Required action:
Copy all records exactly, excluding images.

Information provided:
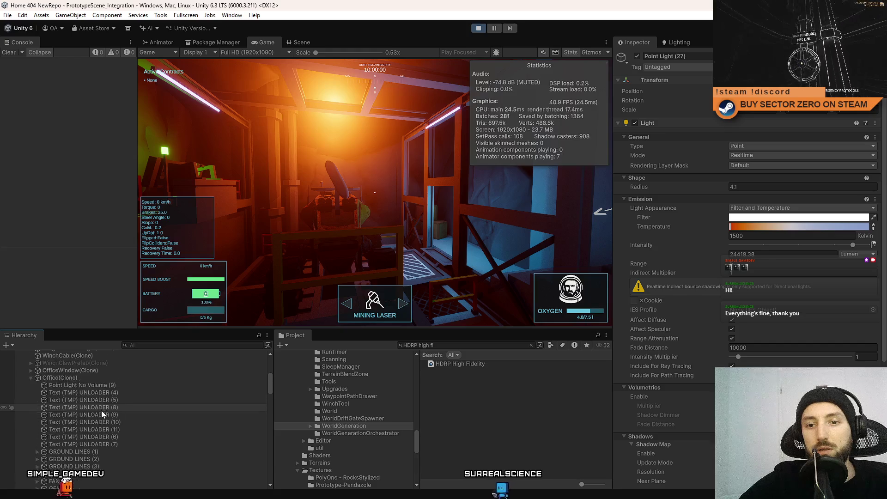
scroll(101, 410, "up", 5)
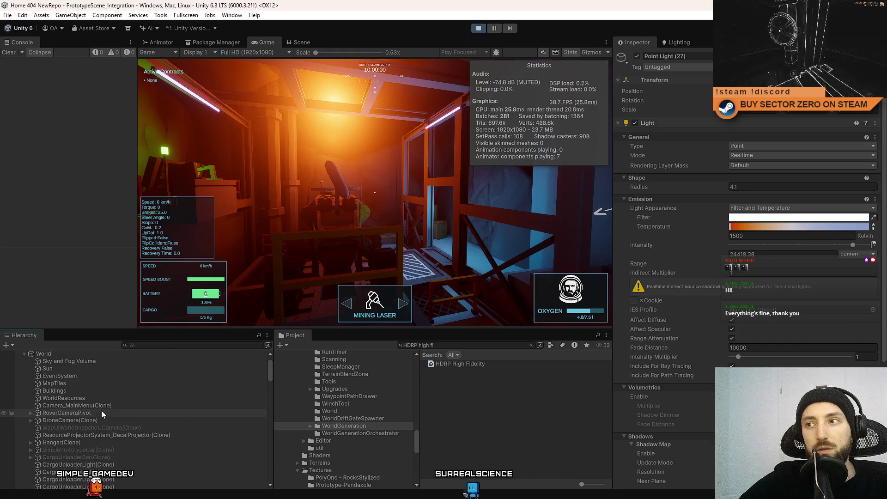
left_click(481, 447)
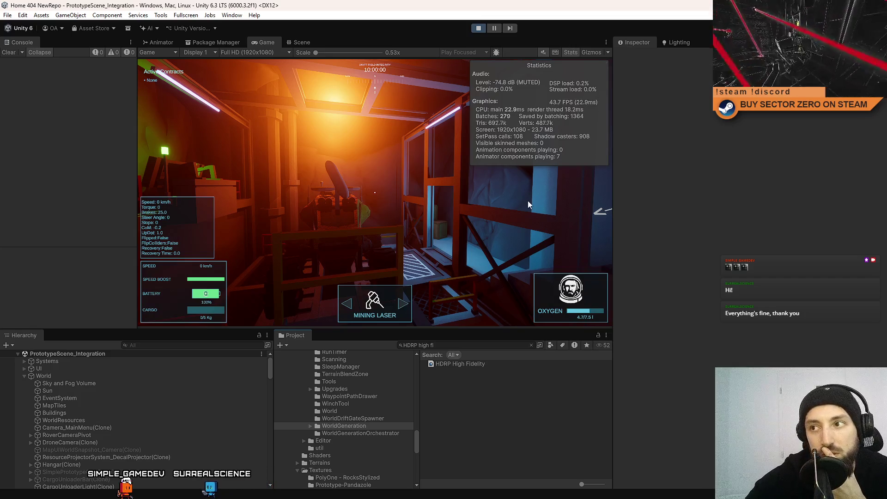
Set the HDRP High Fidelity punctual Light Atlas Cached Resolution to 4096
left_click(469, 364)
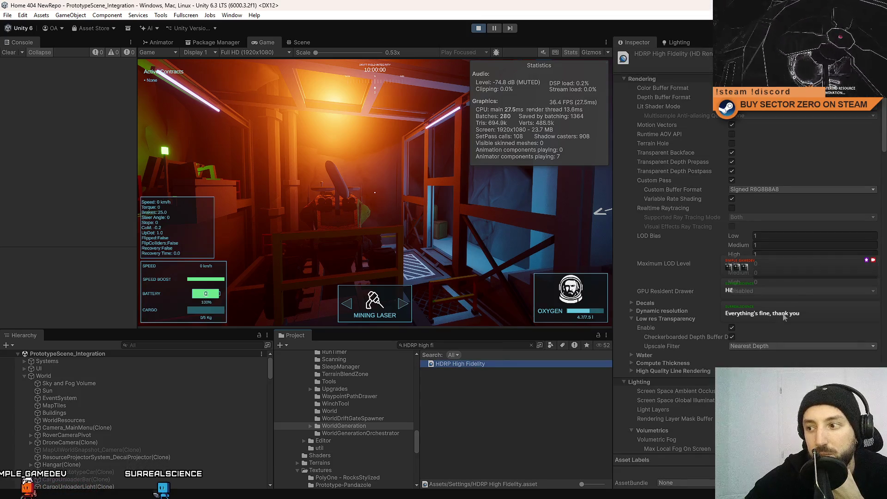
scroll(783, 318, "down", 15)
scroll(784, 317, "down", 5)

Result of this exercise:
scroll(101, 410, "up", 5)
left_click(481, 447)
Set the HDRP High Fidelity punctual Light Atlas Cached Resolution to 4096
left_click(469, 364)
scroll(783, 318, "down", 15)
scroll(784, 317, "down", 5)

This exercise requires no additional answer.